Robust Multi-vehicle Routing with Communication Enhanced Multi-agent Reinforcement Learning for Last-Mile Logistics

Hai Wang, Shuai Wang, Xiaolei Zhou

Published: 2024, Last Modified: 21 Jan 2026APWeb/WAIM (5) 2024EveryoneRevisionsBibTeXCC BY-SA 4.0

Abstract: The Vehicle Routing Problem (VRP) is crucial for optimizing logistics in applications such as express systems, industrial warehousing, and on-demand delivery. Last-mile logistics present unique challenges due to dynamic and uncertain pickup demands, requiring real-time routing adjustments and efficient management of delivery schedules.

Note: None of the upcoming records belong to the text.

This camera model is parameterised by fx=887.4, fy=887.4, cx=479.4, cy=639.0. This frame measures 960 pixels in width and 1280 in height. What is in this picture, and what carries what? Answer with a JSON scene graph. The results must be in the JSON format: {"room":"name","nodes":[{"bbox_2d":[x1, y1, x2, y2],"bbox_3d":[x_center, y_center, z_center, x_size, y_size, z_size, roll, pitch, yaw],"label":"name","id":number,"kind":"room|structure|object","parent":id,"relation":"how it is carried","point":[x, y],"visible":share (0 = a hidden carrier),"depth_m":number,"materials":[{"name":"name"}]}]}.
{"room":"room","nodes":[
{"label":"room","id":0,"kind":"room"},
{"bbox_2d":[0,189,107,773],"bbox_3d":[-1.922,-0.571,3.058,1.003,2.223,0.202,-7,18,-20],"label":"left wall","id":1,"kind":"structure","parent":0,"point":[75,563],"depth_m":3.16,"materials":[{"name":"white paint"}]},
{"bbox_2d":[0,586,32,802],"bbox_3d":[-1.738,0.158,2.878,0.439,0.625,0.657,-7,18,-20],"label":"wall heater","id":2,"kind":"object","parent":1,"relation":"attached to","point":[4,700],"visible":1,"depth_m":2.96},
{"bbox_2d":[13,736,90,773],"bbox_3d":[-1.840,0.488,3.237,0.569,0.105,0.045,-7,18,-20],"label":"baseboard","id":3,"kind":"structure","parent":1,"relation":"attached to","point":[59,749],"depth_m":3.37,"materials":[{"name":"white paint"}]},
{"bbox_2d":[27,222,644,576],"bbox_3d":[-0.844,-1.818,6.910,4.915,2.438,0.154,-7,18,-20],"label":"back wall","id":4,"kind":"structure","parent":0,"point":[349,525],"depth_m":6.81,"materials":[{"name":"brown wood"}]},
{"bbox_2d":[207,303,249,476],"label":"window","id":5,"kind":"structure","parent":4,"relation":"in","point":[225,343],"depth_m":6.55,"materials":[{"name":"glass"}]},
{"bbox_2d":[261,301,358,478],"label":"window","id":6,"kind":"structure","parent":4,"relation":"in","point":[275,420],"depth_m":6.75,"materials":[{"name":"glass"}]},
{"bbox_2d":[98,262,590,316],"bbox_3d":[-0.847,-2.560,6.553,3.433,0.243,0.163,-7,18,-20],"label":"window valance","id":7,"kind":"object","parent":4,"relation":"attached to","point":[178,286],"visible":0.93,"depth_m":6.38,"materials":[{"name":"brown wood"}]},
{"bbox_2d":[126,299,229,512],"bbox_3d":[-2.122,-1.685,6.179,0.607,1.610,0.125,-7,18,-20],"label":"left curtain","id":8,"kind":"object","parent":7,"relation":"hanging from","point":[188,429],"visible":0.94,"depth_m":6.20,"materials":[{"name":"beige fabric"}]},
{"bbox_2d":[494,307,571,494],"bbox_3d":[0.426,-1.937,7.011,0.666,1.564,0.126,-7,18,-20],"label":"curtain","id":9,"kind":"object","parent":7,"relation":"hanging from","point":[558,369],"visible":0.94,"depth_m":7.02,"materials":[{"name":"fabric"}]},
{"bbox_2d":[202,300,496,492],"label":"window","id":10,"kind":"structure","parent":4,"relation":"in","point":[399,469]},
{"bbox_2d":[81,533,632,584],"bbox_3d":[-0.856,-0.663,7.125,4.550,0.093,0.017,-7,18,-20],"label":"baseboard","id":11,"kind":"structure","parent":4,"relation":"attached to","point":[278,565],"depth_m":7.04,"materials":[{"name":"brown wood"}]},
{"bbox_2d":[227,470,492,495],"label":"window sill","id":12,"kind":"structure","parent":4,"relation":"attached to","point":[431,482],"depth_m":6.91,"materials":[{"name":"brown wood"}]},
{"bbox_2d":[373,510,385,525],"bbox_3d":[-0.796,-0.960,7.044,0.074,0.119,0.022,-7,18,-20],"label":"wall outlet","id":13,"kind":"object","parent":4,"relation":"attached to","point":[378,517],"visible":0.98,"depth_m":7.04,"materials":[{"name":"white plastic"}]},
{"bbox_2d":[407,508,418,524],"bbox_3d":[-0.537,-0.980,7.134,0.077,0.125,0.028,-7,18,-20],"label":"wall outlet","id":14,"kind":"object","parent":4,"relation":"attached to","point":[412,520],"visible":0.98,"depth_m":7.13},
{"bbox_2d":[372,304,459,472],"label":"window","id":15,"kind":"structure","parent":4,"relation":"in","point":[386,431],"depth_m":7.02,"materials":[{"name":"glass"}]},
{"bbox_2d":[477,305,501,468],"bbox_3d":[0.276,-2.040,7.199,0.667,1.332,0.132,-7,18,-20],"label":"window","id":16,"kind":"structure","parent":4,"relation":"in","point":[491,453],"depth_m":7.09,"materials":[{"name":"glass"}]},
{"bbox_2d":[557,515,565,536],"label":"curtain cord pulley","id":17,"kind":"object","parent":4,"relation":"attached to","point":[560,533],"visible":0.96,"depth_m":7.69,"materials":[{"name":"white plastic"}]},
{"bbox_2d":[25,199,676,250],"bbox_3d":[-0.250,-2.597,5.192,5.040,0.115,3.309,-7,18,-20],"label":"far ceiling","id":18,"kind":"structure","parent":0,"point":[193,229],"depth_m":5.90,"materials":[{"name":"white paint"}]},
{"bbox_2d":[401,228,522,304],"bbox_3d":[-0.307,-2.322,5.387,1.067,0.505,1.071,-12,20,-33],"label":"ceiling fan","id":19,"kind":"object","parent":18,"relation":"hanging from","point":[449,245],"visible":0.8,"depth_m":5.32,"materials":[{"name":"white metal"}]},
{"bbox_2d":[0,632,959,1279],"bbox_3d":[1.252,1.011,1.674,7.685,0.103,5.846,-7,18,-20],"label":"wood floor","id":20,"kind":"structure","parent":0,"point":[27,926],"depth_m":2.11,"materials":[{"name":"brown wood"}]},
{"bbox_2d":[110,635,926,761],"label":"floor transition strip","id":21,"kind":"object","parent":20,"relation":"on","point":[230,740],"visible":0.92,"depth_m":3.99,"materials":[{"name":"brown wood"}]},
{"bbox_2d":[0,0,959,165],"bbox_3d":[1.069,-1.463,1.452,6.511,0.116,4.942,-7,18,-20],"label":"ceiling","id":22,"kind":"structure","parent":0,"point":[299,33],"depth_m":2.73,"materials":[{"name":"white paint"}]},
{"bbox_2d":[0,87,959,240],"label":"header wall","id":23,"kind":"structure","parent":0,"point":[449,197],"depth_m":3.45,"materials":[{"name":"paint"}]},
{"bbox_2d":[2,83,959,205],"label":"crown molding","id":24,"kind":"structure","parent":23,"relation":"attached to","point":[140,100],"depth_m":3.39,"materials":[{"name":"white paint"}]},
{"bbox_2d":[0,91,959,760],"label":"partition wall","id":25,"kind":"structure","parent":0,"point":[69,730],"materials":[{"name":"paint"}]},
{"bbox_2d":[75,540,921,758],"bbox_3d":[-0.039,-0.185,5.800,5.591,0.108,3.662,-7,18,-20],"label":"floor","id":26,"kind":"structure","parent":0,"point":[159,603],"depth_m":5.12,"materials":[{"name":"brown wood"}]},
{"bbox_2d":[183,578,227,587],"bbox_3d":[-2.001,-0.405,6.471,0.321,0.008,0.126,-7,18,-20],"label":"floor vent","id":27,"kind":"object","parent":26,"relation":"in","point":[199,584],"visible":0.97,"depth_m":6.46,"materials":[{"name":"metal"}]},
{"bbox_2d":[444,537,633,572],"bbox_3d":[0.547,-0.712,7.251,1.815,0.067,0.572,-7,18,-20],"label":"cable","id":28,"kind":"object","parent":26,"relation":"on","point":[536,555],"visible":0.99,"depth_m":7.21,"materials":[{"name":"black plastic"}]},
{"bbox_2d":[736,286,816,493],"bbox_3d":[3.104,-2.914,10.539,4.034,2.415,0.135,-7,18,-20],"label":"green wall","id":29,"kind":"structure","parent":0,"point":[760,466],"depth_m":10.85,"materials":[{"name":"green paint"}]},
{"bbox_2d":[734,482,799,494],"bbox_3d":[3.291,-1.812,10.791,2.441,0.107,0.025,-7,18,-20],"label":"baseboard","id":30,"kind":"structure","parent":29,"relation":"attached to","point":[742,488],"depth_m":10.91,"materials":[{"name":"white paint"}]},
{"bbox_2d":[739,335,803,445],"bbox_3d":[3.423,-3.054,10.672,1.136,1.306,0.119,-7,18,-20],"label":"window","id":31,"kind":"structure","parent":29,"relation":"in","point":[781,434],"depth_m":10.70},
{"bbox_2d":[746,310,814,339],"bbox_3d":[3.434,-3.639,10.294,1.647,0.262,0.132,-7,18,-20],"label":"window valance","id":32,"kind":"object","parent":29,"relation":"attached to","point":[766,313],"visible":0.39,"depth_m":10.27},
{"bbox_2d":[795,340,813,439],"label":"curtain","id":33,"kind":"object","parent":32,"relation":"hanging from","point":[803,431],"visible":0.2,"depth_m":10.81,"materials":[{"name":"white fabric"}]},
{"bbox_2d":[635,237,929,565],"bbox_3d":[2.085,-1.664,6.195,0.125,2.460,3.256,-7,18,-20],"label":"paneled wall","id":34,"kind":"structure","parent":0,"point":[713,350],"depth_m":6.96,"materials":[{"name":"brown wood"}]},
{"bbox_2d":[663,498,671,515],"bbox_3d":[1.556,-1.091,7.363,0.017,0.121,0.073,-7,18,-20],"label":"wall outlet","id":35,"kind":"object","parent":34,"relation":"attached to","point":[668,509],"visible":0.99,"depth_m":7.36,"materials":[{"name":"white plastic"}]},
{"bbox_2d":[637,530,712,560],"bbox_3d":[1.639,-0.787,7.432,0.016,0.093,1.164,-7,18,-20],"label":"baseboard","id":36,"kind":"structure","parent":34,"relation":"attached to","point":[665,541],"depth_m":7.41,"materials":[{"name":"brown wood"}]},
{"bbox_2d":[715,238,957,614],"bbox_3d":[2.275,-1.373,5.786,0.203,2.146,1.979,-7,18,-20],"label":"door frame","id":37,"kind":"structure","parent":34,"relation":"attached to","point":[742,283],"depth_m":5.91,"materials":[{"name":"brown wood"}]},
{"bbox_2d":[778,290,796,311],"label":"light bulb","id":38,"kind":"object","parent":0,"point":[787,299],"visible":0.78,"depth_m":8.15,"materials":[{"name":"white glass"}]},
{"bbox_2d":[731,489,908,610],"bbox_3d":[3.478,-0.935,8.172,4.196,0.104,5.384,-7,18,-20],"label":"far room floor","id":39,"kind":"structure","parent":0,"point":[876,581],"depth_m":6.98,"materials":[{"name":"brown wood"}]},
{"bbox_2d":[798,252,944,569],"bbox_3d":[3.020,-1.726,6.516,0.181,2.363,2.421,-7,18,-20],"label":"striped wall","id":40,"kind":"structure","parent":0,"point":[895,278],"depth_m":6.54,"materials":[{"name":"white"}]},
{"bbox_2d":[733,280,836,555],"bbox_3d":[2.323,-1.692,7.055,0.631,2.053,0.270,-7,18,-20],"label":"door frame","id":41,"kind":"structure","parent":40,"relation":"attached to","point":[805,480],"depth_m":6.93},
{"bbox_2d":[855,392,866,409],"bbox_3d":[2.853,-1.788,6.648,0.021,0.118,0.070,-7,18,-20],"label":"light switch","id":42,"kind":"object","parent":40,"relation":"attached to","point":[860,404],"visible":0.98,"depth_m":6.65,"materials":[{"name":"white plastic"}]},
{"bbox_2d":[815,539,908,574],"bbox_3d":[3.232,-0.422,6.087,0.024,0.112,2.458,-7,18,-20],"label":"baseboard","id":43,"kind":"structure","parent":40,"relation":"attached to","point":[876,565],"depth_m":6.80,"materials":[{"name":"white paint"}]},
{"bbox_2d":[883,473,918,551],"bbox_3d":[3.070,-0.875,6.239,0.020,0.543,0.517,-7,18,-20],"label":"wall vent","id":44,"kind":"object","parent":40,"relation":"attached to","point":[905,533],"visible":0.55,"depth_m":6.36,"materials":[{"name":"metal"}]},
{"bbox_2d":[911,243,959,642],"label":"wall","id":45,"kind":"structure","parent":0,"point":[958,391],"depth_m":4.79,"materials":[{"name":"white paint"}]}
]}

Existing heuristic-based methods rely heavily on manual rules and are inadequate for highly dynamic environments, while RL-based methods lack models for cooperative Problems. To address these issues, we propose the Communication Enhanced Multi-agent Reinforcement Learning (CEMRL) framework. CEMRL utilizes Context Encoding to unify environment features and local observations and employs a transformer-based communication enhancement module for efficient multi-agent communication. Our extensive experiments on a real-world dataset demonstrate that CEMRL significantly outperforms state-of-the-art baselines in travel distance and overdue rates, validating its effectiveness in complex logistics scenarios.